Age will soften the need to create a masterpiece. In more recent years, I realized that I did want to make one sun painting, if only to learn about the process and to feel what it is like.
The back of my mind worked on the how part for many years. What kind of glue? Rubber cement? No, that didn’t seem right. What surface? Cardboard. Probably. How to frame it? Was there something I needed to know to preserve the colors properly? It seemed beyond my reach.
Pansy’s granddaughter, my mother, loves genealogy. She shared videos, articles and photographs. There was a video that showed Pansy Stockton making a sun painting. I watched and took notes. Breaking the leaves and bark with her hands, dabbing some glue, pressing with her thick fingers. You could see the scene magically appear. It was too easy for her, I sighed. It’s certainly not that easy.
I fell in love with a man born in Albuquerque, New Mexico and one Christmas he took me there. We visited Santa Fe where Pansy had been a well known artist and built a kiva (rounded) adobe home. In one of the art galleries, they had some of her work in the basement. Small pieces, but absolutely amazing. The curator and I kept stepping back and moving slowly forward, marveling at the shadows and shadings. How did she do that with nature!
And we stepped into the sun painting of my childhood. It was of the Mission at Taos. How strange to walk into the painting! Time had changed some things. Now there were huge trees on either side of the front door. Most things were as I had experienced them far away in Alaska as a child.
A few months ago, I began to make a sun painting. Very slowly.
I chose to build it on cardboard. I made sure that it fit into the frame that I wanted to use. I ordered special crafters glue. It worked well and dried clear. I got an exacto knife, but ended up using scissors more than the knife. I used a small thin paintbrush to apply glue with motion. I had a thick paintbrush on hand that I did not use much and a little bowl for water because sometimes it was best to thin the glue. And sometimes my fingers got too sticky, so I needed a way to remove the glue.
I chose a subject familiar to Alaskans: Brooks Falls in Katmai National Park. I perused my photographs of the setting, some with and some without bears and fish at the falls. I was concerned about scale and the photographs would help.
The first thing I learned was that you start at the top and build up to the bottom. I hadn’t thought about that before, but it immediately made sense. Gives the depth perspective.
Another thing I learned was that the leaves and bark would move into place like puzzle pieces as if they belonged where they were. I didn’t expect that at all.
I stopped frequently. I would glue a bit, apply pressure with a layer of cardboard topped by heavy books, and check after a few minutes to make sure the top layer of cardboard wasn’t sticking to the sun painting. Pansy used an iron. I used heavy books.
“A lot of stuff, a little glue, considerable pressure and a great big lot of imagination.” That’s what Pansy said when asked how she made her sun paintings.
While it dried and pressed, I would think through the next step. What would I use to make the bank? I stared and stared at the photograph. What could look like that? What about that rocky overhang with the big spruce tree? How was I going to do that? Bark. Gray bark.
And looming in the back of my mind: how was I going to make the bears?
When I collect nature on walks, I tend to collect very colorful leaves, flowers or lichen that catches my eye. I learned that these stand-out, beautiful items are unlikely to be used in a sun painting. The colors need to blend naturally, not stand out, unless there is an intentional group of flowers. I realized it was more about shades, tones and textures as they contrasted with each other.

* _Data_:
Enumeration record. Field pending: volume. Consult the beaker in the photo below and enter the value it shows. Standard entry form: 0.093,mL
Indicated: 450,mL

* _Your goal_: Say whether each statement agrees with the sun painting account, answering yes or no and quoting the words that decide it. 1. The writer pressed the glued work with an iron. 2. The work was built starting at the top and moving toward the bottom. 3. The writer used the exacto knife more than scissors. Use only the sun painting account to answer, not the lines.

* _Answer section_:
1. No: "Pansy used an iron. I used heavy books."
2. Yes: "you start at the top and build up to the bottom."
3. No: "I got an exacto knife, but ended up using scissors more than the knife."